In January 1943, SS and police units returned to Warsaw, this time with the intent of deporting thousands of the remaining approximately 70,000-80,000 Jews in the ghetto to forced-labor camps for Jews in Lublin District of the Government General. On April 19, 1943, a new SS and police force appeared outside the ghetto walls, intending to liquidate the ghetto and deport the remaining inhabitants to the forced labor camps in Lublin district. For months after the liquidation of the Warsaw ghetto, individual Jews continued to hide themselves in the ruins and, on occasion, attacked Nazi German police officials on patrol. Perhaps as many as 20,000 Warsaw Jews continued to live in hiding on the so-called Aryan side of Warsaw after the liquidation of the ghetto. 
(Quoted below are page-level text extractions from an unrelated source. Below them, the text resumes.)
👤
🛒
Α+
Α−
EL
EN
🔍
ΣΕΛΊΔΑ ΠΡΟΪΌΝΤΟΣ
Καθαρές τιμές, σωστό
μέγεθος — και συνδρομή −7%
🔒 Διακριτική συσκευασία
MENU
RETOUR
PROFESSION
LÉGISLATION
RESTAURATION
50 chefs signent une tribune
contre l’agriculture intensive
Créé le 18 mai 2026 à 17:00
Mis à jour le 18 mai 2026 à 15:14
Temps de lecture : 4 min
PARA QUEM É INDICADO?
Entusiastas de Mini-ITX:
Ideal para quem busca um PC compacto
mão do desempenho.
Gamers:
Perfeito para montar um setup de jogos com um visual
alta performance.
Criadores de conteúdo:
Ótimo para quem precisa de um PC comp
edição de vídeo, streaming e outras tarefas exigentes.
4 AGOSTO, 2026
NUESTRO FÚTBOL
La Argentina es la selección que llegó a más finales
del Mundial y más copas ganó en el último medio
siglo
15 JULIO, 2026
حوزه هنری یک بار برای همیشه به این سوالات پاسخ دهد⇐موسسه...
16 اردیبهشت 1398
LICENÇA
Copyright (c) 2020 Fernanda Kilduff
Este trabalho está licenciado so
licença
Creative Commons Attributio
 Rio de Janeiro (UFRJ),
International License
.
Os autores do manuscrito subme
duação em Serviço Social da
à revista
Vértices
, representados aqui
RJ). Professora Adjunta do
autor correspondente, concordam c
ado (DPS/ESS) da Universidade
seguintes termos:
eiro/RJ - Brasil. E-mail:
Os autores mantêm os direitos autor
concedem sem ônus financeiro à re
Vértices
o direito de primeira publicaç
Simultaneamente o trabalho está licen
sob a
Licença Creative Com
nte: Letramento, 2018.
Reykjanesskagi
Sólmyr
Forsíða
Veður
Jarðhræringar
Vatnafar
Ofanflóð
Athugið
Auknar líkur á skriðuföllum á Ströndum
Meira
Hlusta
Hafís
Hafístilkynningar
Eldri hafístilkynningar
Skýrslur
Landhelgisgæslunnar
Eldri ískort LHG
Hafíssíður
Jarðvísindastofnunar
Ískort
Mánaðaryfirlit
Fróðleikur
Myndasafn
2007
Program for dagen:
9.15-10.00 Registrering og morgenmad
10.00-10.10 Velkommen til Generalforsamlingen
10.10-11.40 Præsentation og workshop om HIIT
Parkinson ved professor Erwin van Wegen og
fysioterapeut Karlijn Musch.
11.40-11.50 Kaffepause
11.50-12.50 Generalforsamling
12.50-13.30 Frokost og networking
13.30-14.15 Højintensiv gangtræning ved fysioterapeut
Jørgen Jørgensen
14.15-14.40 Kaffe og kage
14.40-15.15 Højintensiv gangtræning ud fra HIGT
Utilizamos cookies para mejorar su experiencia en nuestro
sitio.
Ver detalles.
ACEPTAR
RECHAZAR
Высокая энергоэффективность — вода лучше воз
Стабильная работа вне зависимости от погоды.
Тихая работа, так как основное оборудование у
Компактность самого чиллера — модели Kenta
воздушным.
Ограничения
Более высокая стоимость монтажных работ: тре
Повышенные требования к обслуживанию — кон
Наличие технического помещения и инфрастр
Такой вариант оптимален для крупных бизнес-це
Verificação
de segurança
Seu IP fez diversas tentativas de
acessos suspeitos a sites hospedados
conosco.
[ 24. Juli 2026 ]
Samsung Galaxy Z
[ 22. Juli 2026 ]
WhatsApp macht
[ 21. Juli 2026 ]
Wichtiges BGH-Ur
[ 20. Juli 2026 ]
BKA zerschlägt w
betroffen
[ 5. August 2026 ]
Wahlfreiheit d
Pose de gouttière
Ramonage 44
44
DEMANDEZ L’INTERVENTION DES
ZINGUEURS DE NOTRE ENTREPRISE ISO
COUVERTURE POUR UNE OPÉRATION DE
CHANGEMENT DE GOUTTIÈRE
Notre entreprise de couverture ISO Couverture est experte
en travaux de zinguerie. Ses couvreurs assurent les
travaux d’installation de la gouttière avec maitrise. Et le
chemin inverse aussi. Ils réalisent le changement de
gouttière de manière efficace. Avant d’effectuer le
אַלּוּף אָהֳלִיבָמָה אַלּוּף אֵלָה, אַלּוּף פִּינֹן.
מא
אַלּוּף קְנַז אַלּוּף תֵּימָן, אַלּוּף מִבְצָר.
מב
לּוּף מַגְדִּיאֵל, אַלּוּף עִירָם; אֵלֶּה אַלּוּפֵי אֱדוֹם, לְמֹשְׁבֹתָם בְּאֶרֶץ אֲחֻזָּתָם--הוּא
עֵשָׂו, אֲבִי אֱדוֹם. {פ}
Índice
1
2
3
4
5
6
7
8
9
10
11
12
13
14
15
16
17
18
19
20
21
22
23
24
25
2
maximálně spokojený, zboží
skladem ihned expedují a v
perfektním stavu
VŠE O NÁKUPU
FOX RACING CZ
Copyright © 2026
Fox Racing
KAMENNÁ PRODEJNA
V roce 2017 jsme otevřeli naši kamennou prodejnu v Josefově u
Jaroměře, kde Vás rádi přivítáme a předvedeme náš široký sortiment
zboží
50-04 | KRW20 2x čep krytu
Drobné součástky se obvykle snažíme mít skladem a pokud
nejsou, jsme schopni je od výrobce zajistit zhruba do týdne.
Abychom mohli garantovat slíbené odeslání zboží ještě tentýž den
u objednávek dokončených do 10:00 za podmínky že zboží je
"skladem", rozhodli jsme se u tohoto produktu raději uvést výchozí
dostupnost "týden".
On August 1, 1944, the Polish Home Army (Armia Krajowa; AK), a non-Communist underground resistance army with units stationed throughout Nazi German-occupied Poland, rose against the Nazi German occupation authorities in an effort to liberate Warsaw. The impetus for the uprising was the appearance of Soviet forces along the east bank of the Wisla River. The Soviets failed to intervene; the Nazi Germans eventually crushed the revolt and razed the center of the city to the ground in October 1944. Though they treated captured Home Army combatants as prisoners of war, the Nazi Germans sent thousands of captured Polish civilians to concentration camps in the Reich. 166,000 people lost their lives in the uprising, including perhaps as many as 17,000 Polish Jews who had either fought with the AK or had been discovered in hiding. 

When Soviet troops resumed their offensive on January 17, 1945, they liberated a devastated Warsaw. According to Polish data, only about 174,000 people were left in the city, less than six per cent of the prewar population. Approximately 11,500 of the survivors were Jews.